June Tabor’s reunion with The Oyster Band after a twenty-one year gap and now on tour was the highlight of the weekend. Tabor has a startling and compelling presence yet never overshadows the band. Their take on Jefferson Airplane’s psychedelic ‘White Rabbit’ was electrifying. The gig ended on a high with ‘Put Out the Lights’. Merry Hell – “Folk-rock with punk attitude” (their words) closed the evening on Reds with firm favourites Show of Hands closing Centre Stage.

Finally to Sunday afternoon on Centre Stage with a welcome diversion for tired heads – Animals and Friends with their   storming session of nostalgic R’n’B. Gallagher’s keyboards were much to the fore offering a driving rhythm through many of the old standards but were nicely contrasted by Barton’s deep booming voice. That evening saw amongst others Ashley Hutchings & Morris On, Steel Threads, Gigspanner, Gordon Giltrap, The Gathering and headliners ,The Albion Band on Centre Stage and on Reds Stage,  King Arthur’s Dream.
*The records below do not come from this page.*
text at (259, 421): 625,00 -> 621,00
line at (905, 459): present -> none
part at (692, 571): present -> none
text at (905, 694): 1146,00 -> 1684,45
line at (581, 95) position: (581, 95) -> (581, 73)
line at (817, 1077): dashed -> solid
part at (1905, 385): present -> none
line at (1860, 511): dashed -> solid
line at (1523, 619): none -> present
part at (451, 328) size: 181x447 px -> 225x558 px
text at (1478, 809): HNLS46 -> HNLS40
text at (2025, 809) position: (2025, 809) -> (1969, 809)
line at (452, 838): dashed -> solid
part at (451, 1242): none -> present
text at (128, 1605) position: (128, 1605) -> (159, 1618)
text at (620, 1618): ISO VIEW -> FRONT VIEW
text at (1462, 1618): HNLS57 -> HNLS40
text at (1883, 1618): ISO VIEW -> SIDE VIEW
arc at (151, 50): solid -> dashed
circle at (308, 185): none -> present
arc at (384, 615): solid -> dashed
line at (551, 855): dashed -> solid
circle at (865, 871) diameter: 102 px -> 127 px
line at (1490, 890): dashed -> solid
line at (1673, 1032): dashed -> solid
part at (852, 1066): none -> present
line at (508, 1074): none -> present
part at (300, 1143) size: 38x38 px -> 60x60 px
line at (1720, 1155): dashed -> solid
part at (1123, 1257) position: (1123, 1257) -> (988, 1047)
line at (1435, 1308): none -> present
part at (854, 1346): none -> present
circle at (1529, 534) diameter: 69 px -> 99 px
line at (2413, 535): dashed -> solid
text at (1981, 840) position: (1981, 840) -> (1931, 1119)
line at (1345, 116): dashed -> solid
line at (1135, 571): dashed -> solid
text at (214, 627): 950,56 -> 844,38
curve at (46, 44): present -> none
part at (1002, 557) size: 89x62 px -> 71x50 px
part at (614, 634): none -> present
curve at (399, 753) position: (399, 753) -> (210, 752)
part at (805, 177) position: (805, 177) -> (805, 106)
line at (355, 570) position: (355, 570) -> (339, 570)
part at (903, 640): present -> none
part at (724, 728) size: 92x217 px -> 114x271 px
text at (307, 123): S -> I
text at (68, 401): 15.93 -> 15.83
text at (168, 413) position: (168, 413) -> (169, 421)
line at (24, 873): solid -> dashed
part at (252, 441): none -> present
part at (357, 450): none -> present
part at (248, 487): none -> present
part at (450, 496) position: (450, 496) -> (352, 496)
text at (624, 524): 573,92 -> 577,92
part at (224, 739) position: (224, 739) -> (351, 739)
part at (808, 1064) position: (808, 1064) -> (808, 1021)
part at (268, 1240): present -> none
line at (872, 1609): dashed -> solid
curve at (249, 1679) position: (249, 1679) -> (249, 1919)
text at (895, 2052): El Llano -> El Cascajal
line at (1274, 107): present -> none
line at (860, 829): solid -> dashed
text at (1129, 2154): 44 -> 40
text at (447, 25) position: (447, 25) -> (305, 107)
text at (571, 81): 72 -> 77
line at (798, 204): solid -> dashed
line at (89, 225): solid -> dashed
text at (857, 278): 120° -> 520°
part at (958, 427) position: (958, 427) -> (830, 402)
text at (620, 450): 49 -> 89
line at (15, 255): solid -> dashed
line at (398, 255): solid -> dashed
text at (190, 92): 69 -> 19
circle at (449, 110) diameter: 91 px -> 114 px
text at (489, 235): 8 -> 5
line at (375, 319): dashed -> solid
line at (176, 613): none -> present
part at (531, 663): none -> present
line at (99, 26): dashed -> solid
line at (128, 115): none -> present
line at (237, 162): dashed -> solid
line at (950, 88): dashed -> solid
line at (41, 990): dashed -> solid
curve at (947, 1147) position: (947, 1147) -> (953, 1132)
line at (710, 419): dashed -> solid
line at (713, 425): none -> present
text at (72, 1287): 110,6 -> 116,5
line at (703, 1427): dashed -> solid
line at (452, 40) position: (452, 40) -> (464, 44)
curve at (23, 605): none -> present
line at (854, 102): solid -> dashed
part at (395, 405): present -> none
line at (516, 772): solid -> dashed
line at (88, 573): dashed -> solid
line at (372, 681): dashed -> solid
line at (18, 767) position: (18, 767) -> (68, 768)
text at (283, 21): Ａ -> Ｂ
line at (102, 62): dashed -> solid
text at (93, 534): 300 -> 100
So over, for another year and clearly all of the above is both subjective and selective and not under any circumstances definitive. Therefore, I offer apologies to those missing their favourite artists or wanting a complete set-list. Overall, a fantastic weekend and already bookings are being taken for 2013!

If you want to see some of this year’s performances take a look at Peter Simmonds’ You Tube Site.

Tuesday, 1 January 2013

The Animals and Friends at The Great British Folk Festival, Skegness, 3rd December 2012.

Without doubt, The Animals were one of the most important bands originating from England’s R&B scene during the early ’60s, and second only to the Rolling Stones in bringing hard faithful R&B-to British audiences. I suppose it was some unease that I approached The Animals and Friends thinking that like so many of those sixties “resurrections” they would only appeal to the achingly nostalgic. However, I am glad to say that the band delivered a satisfyingly rock solid performance.

For this gig drummer John Steel, an original member of The Animals, was joined by Peter Barton on bass and vocals, Danny Handley on lead guitar and Mickey Gallagher on keyboards. It’s worth noting that Gallagher has historic connections with The Animals having replaced a departing Alan Price in 1965 – so no stranger to the band or the music.

His excellent playing was much to the fore offering a driving rhythm through many of the old standards but always effectively contrasted by Barton’s deep booming voice to great effect – especially on Sam Cooke’s “Bring it on Home” and Bennie Benjamin’s “Don’t Let Me Be Misunderstood” .
After that the numbers came fast and furious – Bright Lights Big City, “We Gotta Get out of This Place”, John Lee Hooker’s “Boom Boom” and ending with an passionate “House of the Rising Sun”.

That afternoon The Animals and Friends showed that they have the power to capture an audience with their coruscating mix of blues, rock, and soul. It’s great to see that they are taking it on the road throughout 2013.
Moreover, to add to that Animal magic the ‘legendary’ Steve Cropper will be guesting.